Fishbar is the quintessential small downtown resto where the character of eating out in Toronto is being evolved. The plant is basic. A storefront morphed into a long wind tunnel. Open the door with the wind behind you and you may be swept all the way back to the kitchen. Or by the kitchen, because configuring this awkward narrow space calls for extreme ingenuity. To pack in thirty-plus diners Fishbar’s walls are stripped to the original brick, the main decor comprise Thomas Edison’s original soft tawny lightbulbs. Every other cent goes into the novel ingredients for which diners’ appetites are insatiable. Don’t bother to compare Toronto to those megaplaces, Paris, NYC, Chicago or for that matter the city’s own middle-of-the-road restos designed hopefully to please almost everyone. The newbies are intense, personal, pushing the boundaries.
The menu is recyclable paper. Shared plates are the norm. Yes yes we agree with Mark, an eight year veteran of Rodney’s, fresh white anchovies $7 are tempting, but we can’t wait for the Brandade, creamy salt cod and crostini $6, perfect match for crisp “Groovy” as the winebrats call the Gruner Veltliner, $10 a glass. Oh and bring on the Fishbar Ceviche $12. Tonight it’s fresh wild Halibut crowned with a tangle of bronze sweet potato matchsticks. Hmmm. The brandade should be saltier and the Halibut’s subtle flavour has been neutralized by the citric cure. The matchsticks go better with Grilled Albacore Tuna, fat little slices laid out alongside big cranberry beans salad $13. Thank goodness for the red pepper salsa, the Tuna needs it. Is it lese-majeste to accuse the sacred Tuna of having no flavour cojones? My companion, who’s studying the flesh characteristics of fish, compares tuna to tofu, both prized for their texture but which absorb flavours with the ease of a cottonwool ball.

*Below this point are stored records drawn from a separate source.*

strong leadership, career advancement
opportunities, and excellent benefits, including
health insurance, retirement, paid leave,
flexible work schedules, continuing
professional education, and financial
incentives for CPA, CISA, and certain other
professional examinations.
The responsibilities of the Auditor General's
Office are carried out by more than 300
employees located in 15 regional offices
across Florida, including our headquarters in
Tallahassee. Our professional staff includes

Nothing neutral about the mighty wild Copper River Salmon now running strong in Alaska. Chef David Friedman, who is William Tavares’ partner in Fishbar, is a Vancouverite with stints here at Table 17 and Kaiseki Sakura. He has fashioned a superb Tartare, $15, from this firm-fleshed beauty with pine-nut tones and the colour of scarlet poppies. This isn’t a blast-off like Steak Tartare. It’s subtle, mixed with teensy chips of green apple and a powdered seaweed mixture. Goes great with a Pinot Noir 10, Humberto Canale Estate, $10, from Patagonia! How can a wine made on subarctic windwhipped plains taste so soft and friendly? I’ve never sampled Patagonian wine before but then I’ve never tried wine from Puglia, Italy’s Cinderella region, but here we have three choices. The newbies ‘ wine lists are as adventurous as the choice of ingredients, the owners ordering direct from source and not through the LCBO, which looks increasingly staid.

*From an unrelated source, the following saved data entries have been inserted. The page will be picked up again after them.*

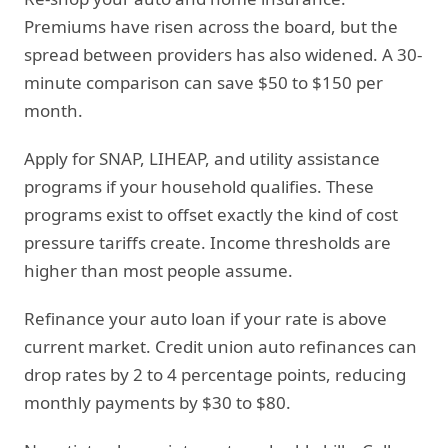
Premiums have risen across the board, but the
spread between providers has also widened. A 30-
minute comparison can save $50 to $150 per
month.
Apply for SNAP, LIHEAP, and utility assistance
programs if your household qualifies. These
programs exist to offset exactly the kind of cost
pressure tariffs create. Income thresholds are
higher than most people assume.
Refinance your auto loan if your rate is above
current market. Credit union auto refinances can
drop rates by 2 to 4 percentage points, reducing
monthly payments by $30 to $80.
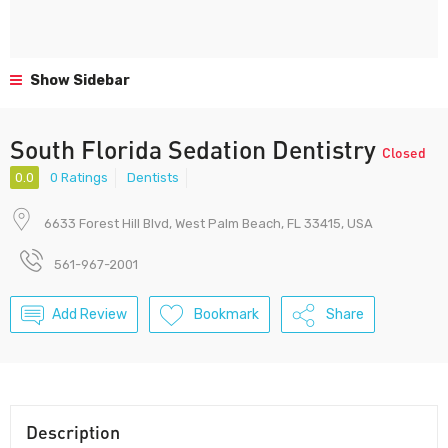
Show Sidebar
South Florida Sedation Dentistry
Closed
0.0
0 Ratings
Dentists
6633 Forest Hill Blvd, West Palm Beach, FL 33415, USA
561-967-2001
Add Review
Bookmark
Share
Description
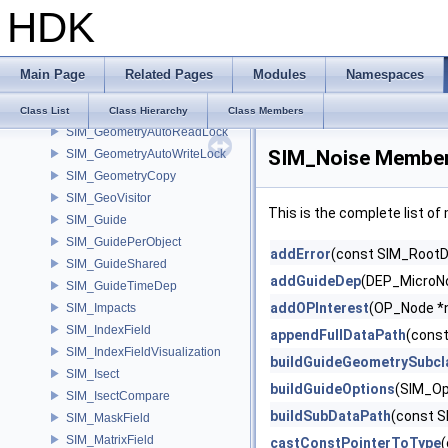
HDK
SIM_ForceVortex
SIM_FullPathData
SIM_GasOpenCLEnforceBoundary
Main Page
Related Pages
Modules
Namespaces
SIM_GasOpenCLMergeVDB
SIM_Geometry
Class List
Class Hierarchy
Class Members
SIM_GeometryAutoReadLock
SIM_Noise Member
SIM_GeometryAutoWriteLock
SIM_GeometryCopy
SIM_GeoVisitor
This is the complete list o
SIM_Guide
SIM_GuidePerObject
addError
(const SIM_RootDa
SIM_GuideShared
addGuideDep
(DEP_MicroNo
SIM_GuideTimeDep
addOPInterest
(OP_Node *
SIM_Impacts
SIM_IndexField
appendFullDataPath
(const
SIM_IndexFieldVisualization
buildGuideGeometrySubcl
SIM_Isect
buildGuideOptions
(SIM_Op
SIM_IsectCompare
buildSubDataPath
(const S
SIM_MaskField
SIM_MatrixField
castConstPointerToType
(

After a time-out, we order BC Grilled Sardine with Salsa Verde, bitter Arugula $8. Whoa! This Sardine is a good l0 inches – way over the 6-inch Sardine rule. A Sardine isn’t a species. It’s named for Sardinia after fleets of tiny shiny fish were found swarming the island (they swarm all over). Grown, they assume an identity, usually Herring or Pilchard. Oh well,what’s in a name? This California Pilchard,for that’s what it is, is fine brain food, not quite as intense as the Sardine, or as aggressive as the brutish Mackerel…
Desserts haven’t yet jelled at Fishbar, the ice cream $8 doesn’t meet seaside standards, but almost everything else does. Oh, and Tired Ears- go early.
Fishbar 217 Ossington 647-340-0227 No Wheelchair Access. Dinner, 7 plates plus tax, $88.
***Yums for bucks 2 1/2 * Food,Service. ** Ambience
1-4 stars awarded for food, service, ambience.